Credits and contact hours:

  • 3 credits
  • Lecture meets twice per week for 75 minutes for 15 weeks

Specific course information:

  • Catalog description: Discussion of fugitive, mobile, and point sources of air pollution with attendant effects on materials, plants, and humans. Development and status of state and federal regulations with emphasis on the development and use of mathematical dispersion models including meteorological fundamentals and atmospheric transport.
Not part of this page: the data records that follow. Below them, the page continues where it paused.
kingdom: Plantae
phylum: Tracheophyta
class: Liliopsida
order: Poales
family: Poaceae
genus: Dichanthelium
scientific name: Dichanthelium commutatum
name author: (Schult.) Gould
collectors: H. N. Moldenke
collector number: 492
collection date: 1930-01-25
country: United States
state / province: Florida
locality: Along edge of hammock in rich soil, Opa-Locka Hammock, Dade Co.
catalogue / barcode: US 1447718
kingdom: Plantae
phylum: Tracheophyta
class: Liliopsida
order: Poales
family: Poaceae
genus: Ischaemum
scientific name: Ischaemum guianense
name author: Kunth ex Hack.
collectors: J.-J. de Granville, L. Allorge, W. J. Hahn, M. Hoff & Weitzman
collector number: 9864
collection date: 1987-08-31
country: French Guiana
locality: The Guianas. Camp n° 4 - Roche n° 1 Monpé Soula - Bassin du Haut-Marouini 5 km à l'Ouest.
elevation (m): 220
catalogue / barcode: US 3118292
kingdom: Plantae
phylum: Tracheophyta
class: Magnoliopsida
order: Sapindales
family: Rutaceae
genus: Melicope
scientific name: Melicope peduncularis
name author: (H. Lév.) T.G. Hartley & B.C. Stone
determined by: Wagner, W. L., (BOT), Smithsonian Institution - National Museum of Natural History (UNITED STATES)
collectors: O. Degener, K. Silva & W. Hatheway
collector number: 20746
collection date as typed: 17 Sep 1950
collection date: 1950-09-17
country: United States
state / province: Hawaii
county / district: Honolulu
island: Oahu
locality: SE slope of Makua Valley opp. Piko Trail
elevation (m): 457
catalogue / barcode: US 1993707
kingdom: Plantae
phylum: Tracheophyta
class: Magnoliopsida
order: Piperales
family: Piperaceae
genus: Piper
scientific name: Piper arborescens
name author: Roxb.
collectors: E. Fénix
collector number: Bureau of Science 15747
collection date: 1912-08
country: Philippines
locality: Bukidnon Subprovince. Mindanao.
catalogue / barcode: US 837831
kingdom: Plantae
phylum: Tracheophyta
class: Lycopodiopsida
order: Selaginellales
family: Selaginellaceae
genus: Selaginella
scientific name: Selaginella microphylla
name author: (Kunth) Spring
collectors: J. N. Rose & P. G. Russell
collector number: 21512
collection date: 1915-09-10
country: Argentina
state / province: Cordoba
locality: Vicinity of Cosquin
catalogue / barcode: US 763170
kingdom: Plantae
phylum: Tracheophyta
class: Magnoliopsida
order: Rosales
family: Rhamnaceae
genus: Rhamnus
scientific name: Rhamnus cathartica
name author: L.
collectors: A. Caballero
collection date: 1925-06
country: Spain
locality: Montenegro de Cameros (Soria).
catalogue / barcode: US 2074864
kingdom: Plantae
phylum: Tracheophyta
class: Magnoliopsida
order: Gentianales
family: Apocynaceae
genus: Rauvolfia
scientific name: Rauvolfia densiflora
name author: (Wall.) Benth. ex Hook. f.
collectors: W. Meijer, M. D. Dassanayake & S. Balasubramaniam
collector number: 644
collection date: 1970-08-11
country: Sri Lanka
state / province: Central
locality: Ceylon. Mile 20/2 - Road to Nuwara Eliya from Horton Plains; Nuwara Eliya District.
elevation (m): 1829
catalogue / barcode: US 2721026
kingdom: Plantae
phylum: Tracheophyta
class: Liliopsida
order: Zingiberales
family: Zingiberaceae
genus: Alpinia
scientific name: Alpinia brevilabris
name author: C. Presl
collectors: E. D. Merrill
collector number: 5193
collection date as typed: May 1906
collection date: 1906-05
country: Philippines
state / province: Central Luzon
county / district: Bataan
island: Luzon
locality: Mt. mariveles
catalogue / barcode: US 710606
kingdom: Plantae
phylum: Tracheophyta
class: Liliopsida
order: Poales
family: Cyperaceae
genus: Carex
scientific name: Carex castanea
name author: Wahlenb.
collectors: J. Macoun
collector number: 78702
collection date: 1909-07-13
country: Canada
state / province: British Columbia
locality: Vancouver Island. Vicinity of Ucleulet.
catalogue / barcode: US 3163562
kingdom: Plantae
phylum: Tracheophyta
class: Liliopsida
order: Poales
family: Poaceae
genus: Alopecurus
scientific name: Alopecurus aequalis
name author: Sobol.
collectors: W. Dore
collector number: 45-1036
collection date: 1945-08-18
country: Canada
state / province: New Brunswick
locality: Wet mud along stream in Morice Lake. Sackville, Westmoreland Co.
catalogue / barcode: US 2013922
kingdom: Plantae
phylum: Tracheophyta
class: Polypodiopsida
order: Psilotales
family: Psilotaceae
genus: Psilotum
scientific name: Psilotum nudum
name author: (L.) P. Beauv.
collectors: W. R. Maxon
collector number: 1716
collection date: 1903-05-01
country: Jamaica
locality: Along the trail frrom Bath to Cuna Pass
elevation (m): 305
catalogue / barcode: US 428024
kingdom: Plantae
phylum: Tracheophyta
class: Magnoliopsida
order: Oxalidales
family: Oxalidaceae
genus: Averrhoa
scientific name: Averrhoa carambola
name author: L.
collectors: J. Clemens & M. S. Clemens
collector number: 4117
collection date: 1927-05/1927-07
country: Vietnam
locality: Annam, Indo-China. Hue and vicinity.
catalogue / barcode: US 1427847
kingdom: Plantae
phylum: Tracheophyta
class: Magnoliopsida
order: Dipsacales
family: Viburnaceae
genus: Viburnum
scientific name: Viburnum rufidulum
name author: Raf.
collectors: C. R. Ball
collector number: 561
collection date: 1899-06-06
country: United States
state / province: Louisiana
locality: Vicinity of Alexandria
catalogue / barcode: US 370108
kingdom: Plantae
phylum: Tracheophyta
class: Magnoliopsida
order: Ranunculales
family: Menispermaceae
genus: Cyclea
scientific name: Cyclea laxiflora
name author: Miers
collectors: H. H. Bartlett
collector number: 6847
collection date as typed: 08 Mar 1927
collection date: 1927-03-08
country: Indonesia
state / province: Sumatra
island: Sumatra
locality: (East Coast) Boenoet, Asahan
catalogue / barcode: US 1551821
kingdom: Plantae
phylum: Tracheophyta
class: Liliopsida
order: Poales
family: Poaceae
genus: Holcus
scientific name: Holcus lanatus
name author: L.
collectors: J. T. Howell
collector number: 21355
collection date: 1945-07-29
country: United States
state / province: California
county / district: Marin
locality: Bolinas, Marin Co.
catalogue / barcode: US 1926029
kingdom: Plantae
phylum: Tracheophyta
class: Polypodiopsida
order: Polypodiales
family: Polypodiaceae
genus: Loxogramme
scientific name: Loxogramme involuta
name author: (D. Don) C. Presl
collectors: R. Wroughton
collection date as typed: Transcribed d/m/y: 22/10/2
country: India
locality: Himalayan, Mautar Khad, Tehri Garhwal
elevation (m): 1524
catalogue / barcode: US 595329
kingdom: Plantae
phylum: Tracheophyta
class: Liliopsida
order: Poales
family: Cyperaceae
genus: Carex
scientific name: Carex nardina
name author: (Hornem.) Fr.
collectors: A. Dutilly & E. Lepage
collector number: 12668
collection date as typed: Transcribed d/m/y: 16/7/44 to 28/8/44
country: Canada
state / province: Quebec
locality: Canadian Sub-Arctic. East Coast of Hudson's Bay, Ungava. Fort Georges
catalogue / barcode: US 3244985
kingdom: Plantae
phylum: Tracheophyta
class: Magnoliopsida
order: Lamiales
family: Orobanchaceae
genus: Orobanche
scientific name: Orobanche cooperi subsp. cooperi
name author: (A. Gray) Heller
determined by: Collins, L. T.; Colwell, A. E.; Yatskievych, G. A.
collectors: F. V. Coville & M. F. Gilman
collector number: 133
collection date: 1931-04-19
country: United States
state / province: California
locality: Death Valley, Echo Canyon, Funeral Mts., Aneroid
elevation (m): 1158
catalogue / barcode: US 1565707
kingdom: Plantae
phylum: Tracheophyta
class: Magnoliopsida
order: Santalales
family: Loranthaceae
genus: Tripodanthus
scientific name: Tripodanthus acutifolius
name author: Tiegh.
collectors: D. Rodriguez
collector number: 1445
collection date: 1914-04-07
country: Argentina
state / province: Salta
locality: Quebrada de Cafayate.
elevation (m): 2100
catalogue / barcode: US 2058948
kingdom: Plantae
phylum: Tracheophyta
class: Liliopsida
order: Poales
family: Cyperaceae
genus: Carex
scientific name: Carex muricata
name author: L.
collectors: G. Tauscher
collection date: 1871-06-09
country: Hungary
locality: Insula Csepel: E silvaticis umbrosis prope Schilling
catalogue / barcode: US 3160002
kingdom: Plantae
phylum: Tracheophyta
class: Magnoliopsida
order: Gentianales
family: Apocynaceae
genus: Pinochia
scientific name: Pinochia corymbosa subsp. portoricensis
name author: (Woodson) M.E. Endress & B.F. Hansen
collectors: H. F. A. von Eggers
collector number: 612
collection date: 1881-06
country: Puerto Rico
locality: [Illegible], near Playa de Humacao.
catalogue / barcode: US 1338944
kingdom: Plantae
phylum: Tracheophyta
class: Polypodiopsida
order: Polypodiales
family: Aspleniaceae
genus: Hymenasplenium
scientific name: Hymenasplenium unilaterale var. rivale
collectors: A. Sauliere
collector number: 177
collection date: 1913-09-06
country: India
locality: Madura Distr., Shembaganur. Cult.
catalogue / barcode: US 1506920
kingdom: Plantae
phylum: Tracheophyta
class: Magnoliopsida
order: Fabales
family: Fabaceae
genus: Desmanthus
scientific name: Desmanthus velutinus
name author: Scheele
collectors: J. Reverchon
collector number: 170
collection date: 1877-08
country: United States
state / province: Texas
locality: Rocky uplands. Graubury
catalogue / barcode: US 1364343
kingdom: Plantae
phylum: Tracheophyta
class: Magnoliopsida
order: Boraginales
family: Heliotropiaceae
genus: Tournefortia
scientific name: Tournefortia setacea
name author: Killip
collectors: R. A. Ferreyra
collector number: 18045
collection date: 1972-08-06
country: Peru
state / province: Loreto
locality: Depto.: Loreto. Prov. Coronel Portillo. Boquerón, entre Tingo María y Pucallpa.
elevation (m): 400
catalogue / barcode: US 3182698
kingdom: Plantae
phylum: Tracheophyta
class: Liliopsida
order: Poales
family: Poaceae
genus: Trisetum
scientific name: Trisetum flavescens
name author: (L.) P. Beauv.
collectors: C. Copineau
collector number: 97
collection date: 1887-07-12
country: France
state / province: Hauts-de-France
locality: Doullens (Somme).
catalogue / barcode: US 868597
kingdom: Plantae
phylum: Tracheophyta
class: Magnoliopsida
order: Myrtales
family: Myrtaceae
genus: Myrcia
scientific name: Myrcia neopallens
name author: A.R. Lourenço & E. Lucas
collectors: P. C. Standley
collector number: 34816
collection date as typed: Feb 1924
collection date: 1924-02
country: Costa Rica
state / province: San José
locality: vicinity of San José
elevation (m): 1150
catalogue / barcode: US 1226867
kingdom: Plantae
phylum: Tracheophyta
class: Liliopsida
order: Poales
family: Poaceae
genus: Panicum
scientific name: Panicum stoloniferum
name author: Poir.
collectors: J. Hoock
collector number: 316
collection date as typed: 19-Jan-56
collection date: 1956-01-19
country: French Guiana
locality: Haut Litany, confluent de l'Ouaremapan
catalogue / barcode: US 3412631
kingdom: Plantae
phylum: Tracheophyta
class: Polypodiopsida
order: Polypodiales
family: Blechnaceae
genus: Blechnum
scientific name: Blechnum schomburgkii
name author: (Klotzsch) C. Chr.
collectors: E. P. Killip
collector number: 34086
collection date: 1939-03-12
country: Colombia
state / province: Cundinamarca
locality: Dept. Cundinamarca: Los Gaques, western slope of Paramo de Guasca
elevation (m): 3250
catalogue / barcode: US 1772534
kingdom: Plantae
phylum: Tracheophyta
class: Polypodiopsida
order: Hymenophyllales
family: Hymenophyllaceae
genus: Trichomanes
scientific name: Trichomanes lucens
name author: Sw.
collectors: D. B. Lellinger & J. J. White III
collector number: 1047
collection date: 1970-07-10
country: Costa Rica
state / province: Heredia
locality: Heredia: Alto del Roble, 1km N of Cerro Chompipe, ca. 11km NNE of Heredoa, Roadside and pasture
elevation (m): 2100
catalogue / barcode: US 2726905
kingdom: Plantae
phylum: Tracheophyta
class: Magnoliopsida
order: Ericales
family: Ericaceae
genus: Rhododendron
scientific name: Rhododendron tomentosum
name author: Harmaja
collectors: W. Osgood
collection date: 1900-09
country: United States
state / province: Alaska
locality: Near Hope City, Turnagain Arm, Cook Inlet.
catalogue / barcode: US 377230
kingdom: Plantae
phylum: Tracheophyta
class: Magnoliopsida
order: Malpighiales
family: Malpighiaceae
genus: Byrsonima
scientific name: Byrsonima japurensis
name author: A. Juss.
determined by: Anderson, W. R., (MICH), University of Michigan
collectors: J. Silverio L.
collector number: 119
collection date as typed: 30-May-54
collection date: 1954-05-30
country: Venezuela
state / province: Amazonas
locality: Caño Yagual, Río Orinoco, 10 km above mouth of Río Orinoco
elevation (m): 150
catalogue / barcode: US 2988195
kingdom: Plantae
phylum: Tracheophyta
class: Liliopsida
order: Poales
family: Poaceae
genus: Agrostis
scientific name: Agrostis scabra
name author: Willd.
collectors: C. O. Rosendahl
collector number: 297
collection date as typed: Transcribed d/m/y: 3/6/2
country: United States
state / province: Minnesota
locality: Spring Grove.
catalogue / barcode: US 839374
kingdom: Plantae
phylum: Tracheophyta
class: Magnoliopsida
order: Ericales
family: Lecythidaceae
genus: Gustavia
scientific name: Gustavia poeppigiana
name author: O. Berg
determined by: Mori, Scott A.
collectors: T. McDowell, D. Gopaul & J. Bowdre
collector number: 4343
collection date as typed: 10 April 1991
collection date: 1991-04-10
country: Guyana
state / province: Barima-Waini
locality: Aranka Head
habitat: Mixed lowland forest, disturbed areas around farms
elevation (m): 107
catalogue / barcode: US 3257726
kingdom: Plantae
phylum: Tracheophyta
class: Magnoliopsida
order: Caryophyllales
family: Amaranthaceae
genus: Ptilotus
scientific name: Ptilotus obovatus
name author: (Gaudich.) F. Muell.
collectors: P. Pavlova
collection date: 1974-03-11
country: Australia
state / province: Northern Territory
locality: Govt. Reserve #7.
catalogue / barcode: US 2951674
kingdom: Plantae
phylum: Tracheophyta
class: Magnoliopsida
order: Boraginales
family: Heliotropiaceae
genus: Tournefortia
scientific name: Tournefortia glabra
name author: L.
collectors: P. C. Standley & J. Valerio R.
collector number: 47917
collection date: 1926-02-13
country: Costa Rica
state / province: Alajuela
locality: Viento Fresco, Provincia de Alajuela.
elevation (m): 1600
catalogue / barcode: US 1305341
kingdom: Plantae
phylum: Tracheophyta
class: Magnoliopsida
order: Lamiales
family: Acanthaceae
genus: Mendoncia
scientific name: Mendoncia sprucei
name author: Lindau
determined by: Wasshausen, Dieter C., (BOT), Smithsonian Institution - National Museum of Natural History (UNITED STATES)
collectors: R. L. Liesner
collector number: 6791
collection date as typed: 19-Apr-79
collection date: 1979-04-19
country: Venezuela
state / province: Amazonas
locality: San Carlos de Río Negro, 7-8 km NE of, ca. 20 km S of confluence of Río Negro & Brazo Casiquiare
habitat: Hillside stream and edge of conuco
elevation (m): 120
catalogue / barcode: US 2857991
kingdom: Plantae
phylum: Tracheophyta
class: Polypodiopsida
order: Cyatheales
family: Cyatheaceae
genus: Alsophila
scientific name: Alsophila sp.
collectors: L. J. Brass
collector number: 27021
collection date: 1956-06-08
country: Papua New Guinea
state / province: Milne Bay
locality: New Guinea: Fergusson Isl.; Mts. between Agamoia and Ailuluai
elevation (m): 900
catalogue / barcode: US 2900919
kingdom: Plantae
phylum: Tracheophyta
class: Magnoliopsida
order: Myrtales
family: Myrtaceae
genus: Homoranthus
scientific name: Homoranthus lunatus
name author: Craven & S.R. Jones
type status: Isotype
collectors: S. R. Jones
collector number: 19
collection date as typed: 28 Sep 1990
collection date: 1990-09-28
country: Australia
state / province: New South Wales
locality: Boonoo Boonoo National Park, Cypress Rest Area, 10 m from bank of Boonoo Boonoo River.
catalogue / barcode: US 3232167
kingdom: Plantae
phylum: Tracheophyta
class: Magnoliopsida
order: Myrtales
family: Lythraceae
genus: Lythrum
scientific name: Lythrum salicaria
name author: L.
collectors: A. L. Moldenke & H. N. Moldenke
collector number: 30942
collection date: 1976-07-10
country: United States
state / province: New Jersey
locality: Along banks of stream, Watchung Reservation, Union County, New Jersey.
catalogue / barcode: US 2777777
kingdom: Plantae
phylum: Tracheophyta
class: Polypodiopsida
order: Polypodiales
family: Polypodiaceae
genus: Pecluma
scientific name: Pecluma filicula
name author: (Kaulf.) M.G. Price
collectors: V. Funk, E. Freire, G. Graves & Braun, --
Discussion of concepts for ambient air quality control strategies including urban planning and transportation considerations.
  • Prerequisites: a course in undergraduate fluid mechanics or consent of instructor
  • Course status: Elective course

Specific Goals for the course:

  • Student learning outcomes - Upon successful completion of this course the student shall be able to:
    • understand the concept of the air pollution regulations both at the state and federal level for the Ambient Air Quality Standards and the Source Emission Standards
    • analyze the meteorological effects for dispersion of air pollutants relating to the atmospheric lapse, greenhouse effects, local and global circulation
    • identify the stability class of the atmosphere by inspection and evaluation of meteorological data
    • appreciate the precision and accuracy of using the regulatory diffusion models for air permitting applications
    • calculate the downwind, groundlevel concentration of an air pollutant released from time continuous elevated point sources, fugitive sources, mobile sources or time instantaneous releases
    • analyze the problematic aspects of an ambient air pollution release and design the experiment to calculate the downwind concentrations of a selected pollutant including grid network, source release factors, topographic, meteorological and building aerodynamic downwash impacts
  •  Relationship of course to program outcomes
    • Outcome 1: An ability to identify, formulate and calculate complex ambient air pollution concentrations from varied sources by applying principles of engineering, meteorology and mathematics.

Topics:

  • Why Dispersion Modeling is Performed
    • Health impacts
    • Regulatory requirements
    • Plant siting considerations
  • Physics of the Atmosphere
    • Concept of a lapse on dispersion, potential temperature, wind speed and direction, albedo, Bowen Ratio, roughness length
  • Meteorological Measurements, reporting stations, data availability
  • Estimating the Effective Height of Sources
  • Estimating Dispersion from Continuous Releases
  • Estimating Dispersion from Instantaneous Releases
  • Estimating Dispersion from Puff, Line and Area Sources
  • The Double, Normal Gaussian Dispersion model
  • Data input to Models
  • Modeling dense gas releases
  • Modeling downwash of plumes due to the influence of buildings
  • Consideration of Terrain in Modeling
  • Environmental Risk Analysis
  • Aircraft Ozone measurements